[Data excerpts]
Segment Open

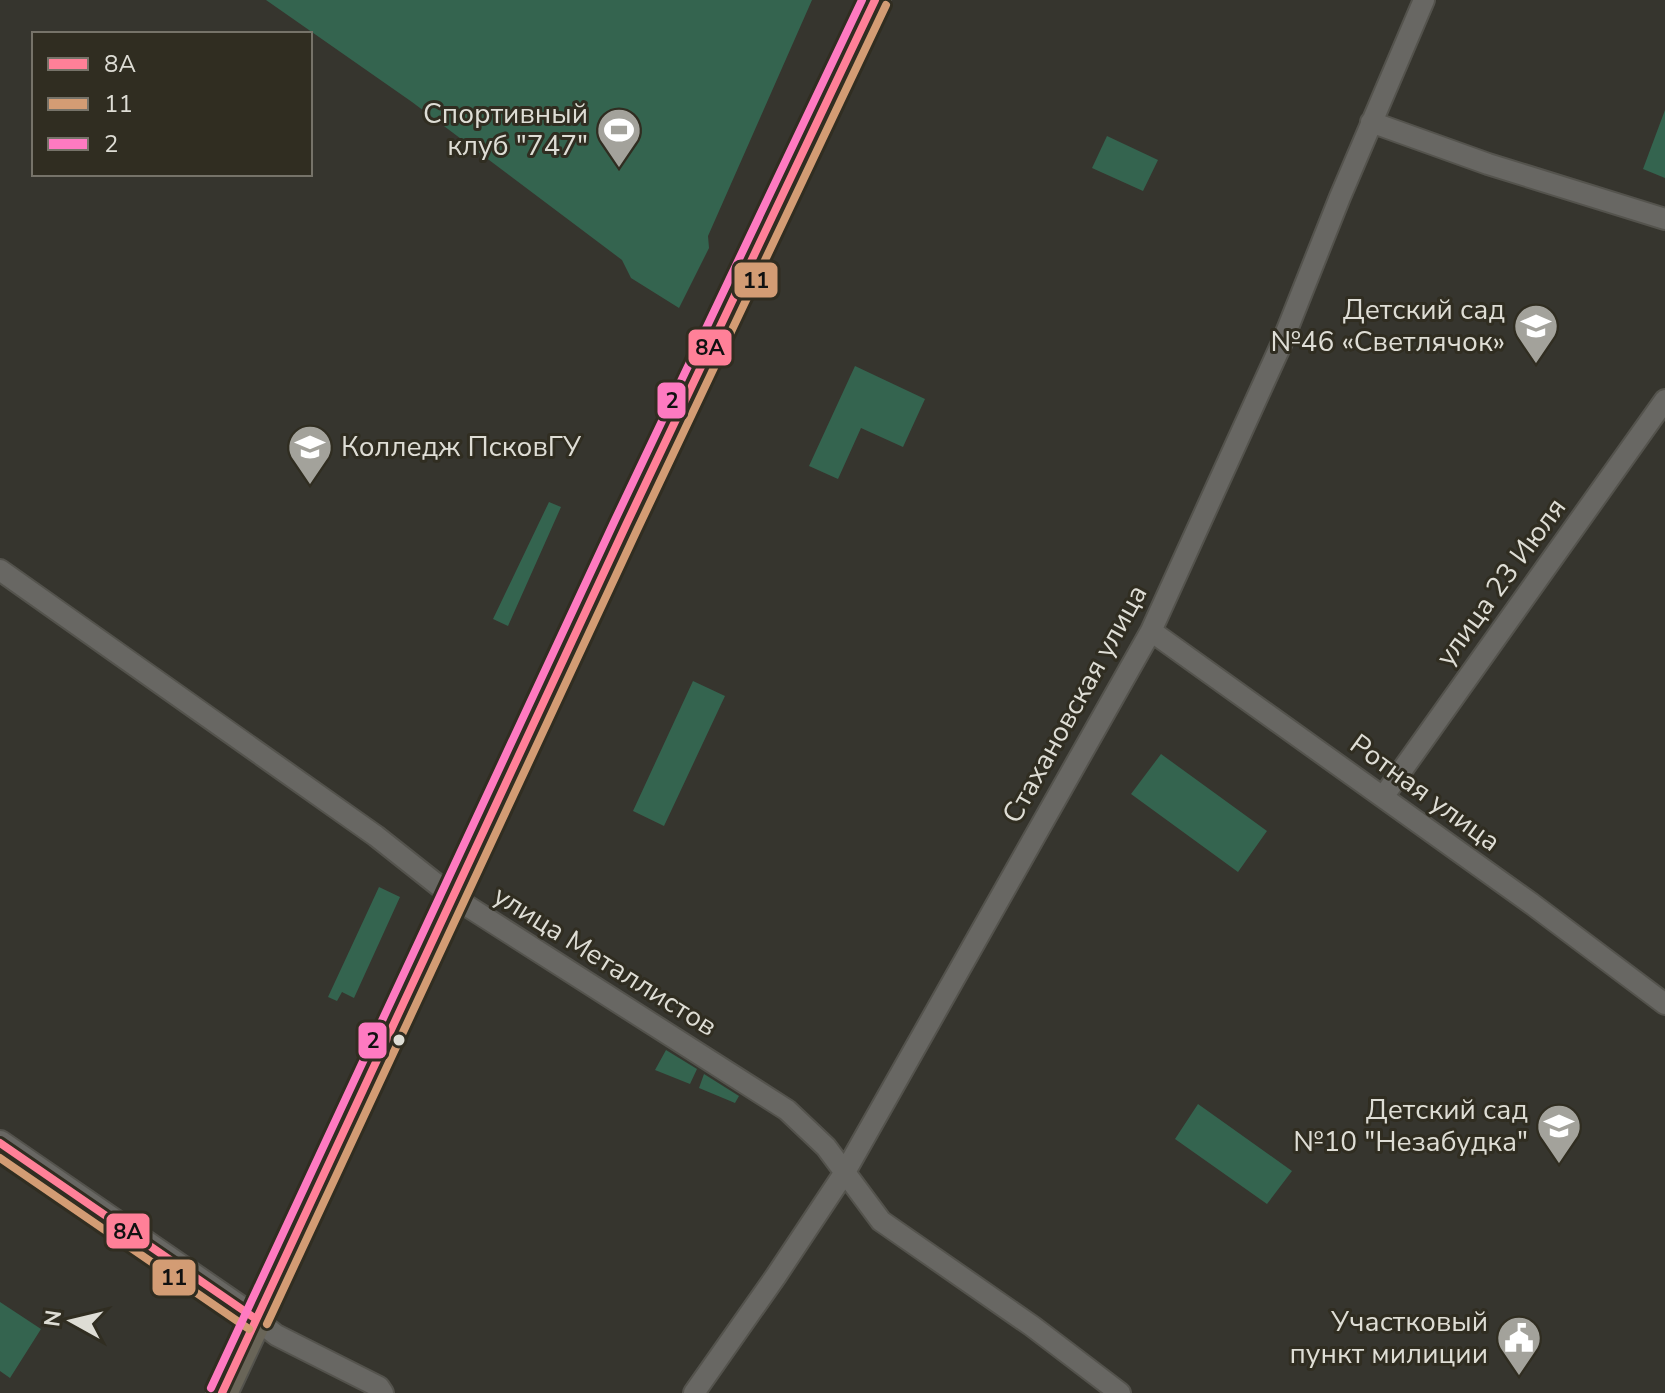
<svg xmlns="http://www.w3.org/2000/svg" width="1665" height="1393" font-family="'Nunito Sans',sans-serif">
	<style>
		.green { fill: #34644f }
		.lines { fill: none; stroke-linecap: round; stroke-linejoin: round }
		.minor-casing { stroke: #54534d; stroke-width: 24 }
		.tertiary-casing { stroke: #54534d; stroke-width: 28 }
		.primary-casing { stroke: #54534d; stroke-width: 34 }
		.minor { stroke: #686763; stroke-width: 20 }
		.tertiary { stroke: #686763; stroke-width: 24 }
		.primary { stroke: #696558; stroke-width: 30 }
		.bus-1-casing { stroke: #302d21; stroke-width: 14 }
		.bus-2-casing { stroke: #302d21; stroke-width: 14 }
		.bus-3-casing { stroke: #302d21; stroke-width: 14 }
		.bus-1 { stroke: #ff8098; stroke-width: 8 }
		.bus-2 { stroke: #d39c74; stroke-width: 8 }
		.bus-3 { stroke: #fe7ac1; stroke-width: 8 }
		.bus-dot { fill: #deddd5; stroke: #302d21; stroke-width: 3 }
		.labels { text-anchor: middle; dominant-baseline: central; stroke-width: 6; stroke-linejoin: round; paint-order: stroke }
		.poi-label { font-size: 28px; fill: #deddd5; stroke: #302d21; text-anchor: end }
		.street-label { font-size: 28px; fill: #deddd5; stroke: #302d21 }
		.line-badge { stroke: #302d21; stroke-width: 3 }
		.pale-badge-label { font-size: 22px; text-anchor: middle; font-weight: bold; fill: #111 }
	</style>
	<rect width="100%" height="100%" fill="#36352e"/>
	<path class="green" d="M 266,0 L 812,0 L 708,236 L 709,248 L 679,308 L 631,278 L 622,260 L 412,102 Z
		M 1665,110 L 1665,178 L 1643,169 Z
		M 1107,136 L 1158,160 L 1143,191 L 1092,168 Z
		M 855,366 L 925,399 L 903,447 L 861,428 L 838,479 L 809,466 Z
		M 549,502 L 561,507 L 508,626 L 493,619 Z
		M 693,681 L 725,696 L 664,826 L 633,811 Z
		M 1161,754 L 1267,831 L 1238,872 L 1131,794 Z
		M 379,887 L 400,897 L 354,998 L 342,992 L 337,1001 L 328,997 Z
		M 666,1050 L 697,1069 L 690,1084 L 655,1070 Z
		M 704,1074 L 739,1096 L 735,1103 L 699,1088 Z
		M 1198,1104 L 1292,1171 L 1267,1204 L 1175,1139 Z
		M 0,1302 L 41,1329 L 10,1378 L 0,1371 Z"/>
	<g class="lines">
		<g class="minor-casing">
			<path id="minor" d="M 1371,122 L 1488,164 L 1665,219
				M 0,570 L 376,836 L 453,897 L 787,1110 L 826,1147 L 881,1221 L 1032,1326 L 1120,1393
				M 1151,631 L 1532,904 L 1665,1004
				M 1383,797 L 1665,400
				M 256,1319 L 276,1335 L 379,1387 L 383,1393
				M 694,1393 L 776,1276 L 845,1172 L 1151,631 L 1281,345 L 1340,197 L 1424,0"/>
		</g>
		<g class="tertiary-casing">
			<path id="tertiary" d="M 0,1143 L 256,1319"/>
		</g>
		<g class="primary-casing">
			<path id="primary" d="M 222,1393 L 591,602 L 626,525 L 875,0"/>
		</g>
		<use href="#minor" class="minor"/>
		<use href="#tertiary" class="tertiary"/>
		<use href="#primary" class="primary"/>
		<g class="bus-1-casing">
			<path id="bus-1" d="M 0,1143 L 256,1319
				M 222,1393 L 626,525 L 875,0"/>
		</g>
		<g class="bus-2-casing">
			<path id="bus-2" d="M 0,1158 L 249,1329
				M 267,1324 L 637,530 L 886,5"/>
		</g>
		<g class="bus-3-casing">
			<path id="bus-3" d="M 211,1388 L 615,520 L 862,0"/>
		</g>
		<use href="#bus-1" class="bus-1"/>
		<use href="#bus-2" class="bus-2"/>
		<use href="#bus-3" class="bus-3"/>
	</g>
	<defs>
		<g id="stadium-pin" transform="scale(2.3)"><path d="M0 17L-7.5 6A9.5 9.5 0 1 1 7.5 6Z" fill="#a3a29b" stroke="#302d21"/><path d="M0-5a6.5 5 0 1 0 0 10a6.5 5 0 1 0 0-10ZM-3.5-1.8h7v3.6h-7Z" fill="#fff"/></g>
		<g id="school-pin" transform="scale(2.3)"><path d="M0 17L-7.5 6A9.5 9.5 0 1 1 7.5 6Z" fill="#a3a29b" stroke="#302d21"/><path d="M0-5L7-2L0 1L-7-2ZM-4 1L0 2.5L4 1V4Q0 6-4 4Z" fill="#fff"/></g>
		<g id="university-pin" transform="scale(2.3)"><path d="M0 17L-7.5 6A9.5 9.5 0 1 1 7.5 6Z" fill="#a3a29b" stroke="#302d21"/><path d="M0-5L7-2L0 1L-7-2ZM-4 1L0 2.5L4 1V4Q0 6-4 4Z" fill="#fff"/></g>
		<g id="civic-pin" transform="scale(2.3)"><path d="M0 17L-7.5 6A9.5 9.5 0 1 1 7.5 6Z" fill="#a3a29b" stroke="#302d21"/><path d="M-.6-6.5H3V-4.5H.6V-3L4-1V1h2V6H-6V1h2V-1L-.6-3ZM-1.2 2.5V6h2.4V2.5Z" fill="#fff"/></g>
	</defs>
	<g fill-rule="evenodd">
		<use href="#stadium-pin" x="619" y="130"/>
		<use href="#school-pin" x="1536" y="326"/>
		<use href="#university-pin" x="310" y="447"/>
		<use href="#school-pin" x="1559" y="1126"/>
		<use href="#civic-pin" x="1519" y="1338"/>
	</g>
	<circle class="bus-dot" cx="399" cy="1040" r="7"/>
	<g class="labels">
		<g class="poi-label">
			<text x="588" y="114">Спортивный<tspan x="588" dy="32">клуб "747"</tspan></text>
			<text x="1505" y="310">Детский сад<tspan x="1505" dy="32">№46 «Светлячок»</tspan></text>
			<text x="341" y="447" text-anchor="start">Колледж ПсковГУ</text>
			<text x="1528" y="1110">Детский сад<tspan x="1528" dy="32">№10 "Незабудка"</tspan></text>
			<text x="1488" y="1322">Участковый<tspan x="1488" dy="32">пункт милиции</tspan></text>
		</g>
		<g class="street-label">
			<text transform="translate(1501 582) rotate(-54)">улица 23 Июля</text>
			<text transform="translate(1075 704) rotate(-61)">Стахановская улица</text>
			<text transform="translate(1425 793) rotate(36)">Ротная улица</text>
			<text transform="translate(605 961) rotate(32)">улица Металлистов</text>
		</g>
	</g>
	<g class="line-badge">
		<rect x="733" y="261" width="46" height="38" rx="8" fill="#d39c74"/>
		<rect x="687" y="328" width="46" height="39" rx="8" fill="#ff8098"/>
		<rect x="656" y="381" width="31" height="39" rx="8" fill="#fe7ac1"/>
		<rect x="357" y="1021" width="31" height="39" rx="8" fill="#fe7ac1"/>
		<rect x="105" y="1212" width="46" height="38" rx="8" fill="#ff8098"/>
		<rect x="151" y="1258" width="46" height="39" rx="8" fill="#d39c74"/>
	</g>
	<g class="pale-badge-label">
		<text x="756" y="288">11</text>
		<text x="710" y="355">8А</text>
		<text x="672" y="408">2</text>
		<text x="373" y="1048">2</text>
		<text x="128" y="1239">8А</text>
		<text x="174" y="1285">11</text>
	</g>
	<rect x="32" y="32" width="280" height="144" fill="#302d21" stroke="#767369" stroke-width="2"/>
	<rect x="48" y="58" width="40" height="12" fill="#ff8098" stroke="#767369" stroke-width="2"/>
	<text x="104" y="72" font-size="24" fill="#deddd5">8А</text>
	<rect x="48" y="98" width="40" height="12" fill="#d39c74" stroke="#767369" stroke-width="2"/>
	<text x="104" y="112" font-size="24" fill="#deddd5">11</text>
	<rect x="48" y="138" width="40" height="12" fill="#fe7ac1" stroke="#767369" stroke-width="2"/>
	<text x="104" y="152" font-size="24" fill="#deddd5">2</text>
	<g transform="translate(72 1321) rotate(278)" stroke="#302d21" stroke-width="6" paint-order="stroke">
	<path d="M0-6L14 30L0 20L-14 30Z" fill="#deddd5"/>
	<text y="-12" font-size="22" font-weight="bold" text-anchor="middle" fill="#deddd5">N</text>
	</g>
</svg>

Segment Closed

[Exercise instructions]
Each line above where the word "transform" occurs should be returned in full.

[The completed task]
		<g id="stadium-pin" transform="scale(2.3)"><path d="M0 17L-7.5 6A9.5 9.5 0 1 1 7.5 6Z" fill="#a3a29b" stroke="#302d21"/><path d="M0-5a6.5 5 0 1 0 0 10a6.5 5 0 1 0 0-10ZM-3.5-1.8h7v3.6h-7Z" fill="#fff"/></g>
		<g id="school-pin" transform="scale(2.3)"><path d="M0 17L-7.5 6A9.5 9.5 0 1 1 7.5 6Z" fill="#a3a29b" stroke="#302d21"/><path d="M0-5L7-2L0 1L-7-2ZM-4 1L0 2.5L4 1V4Q0 6-4 4Z" fill="#fff"/></g>
		<g id="university-pin" transform="scale(2.3)"><path d="M0 17L-7.5 6A9.5 9.5 0 1 1 7.5 6Z" fill="#a3a29b" stroke="#302d21"/><path d="M0-5L7-2L0 1L-7-2ZM-4 1L0 2.5L4 1V4Q0 6-4 4Z" fill="#fff"/></g>
		<g id="civic-pin" transform="scale(2.3)"><path d="M0 17L-7.5 6A9.5 9.5 0 1 1 7.5 6Z" fill="#a3a29b" stroke="#302d21"/><path d="M-.6-6.5H3V-4.5H.6V-3L4-1V1h2V6H-6V1h2V-1L-.6-3ZM-1.2 2.5V6h2.4V2.5Z" fill="#fff"/></g>
			<text transform="translate(1501 582) rotate(-54)">улица 23 Июля</text>
			<text transform="translate(1075 704) rotate(-61)">Стахановская улица</text>
			<text transform="translate(1425 793) rotate(36)">Ротная улица</text>
			<text transform="translate(605 961) rotate(32)">улица Металлистов</text>
	<g transform="translate(72 1321) rotate(278)" stroke="#302d21" stroke-width="6" paint-order="stroke">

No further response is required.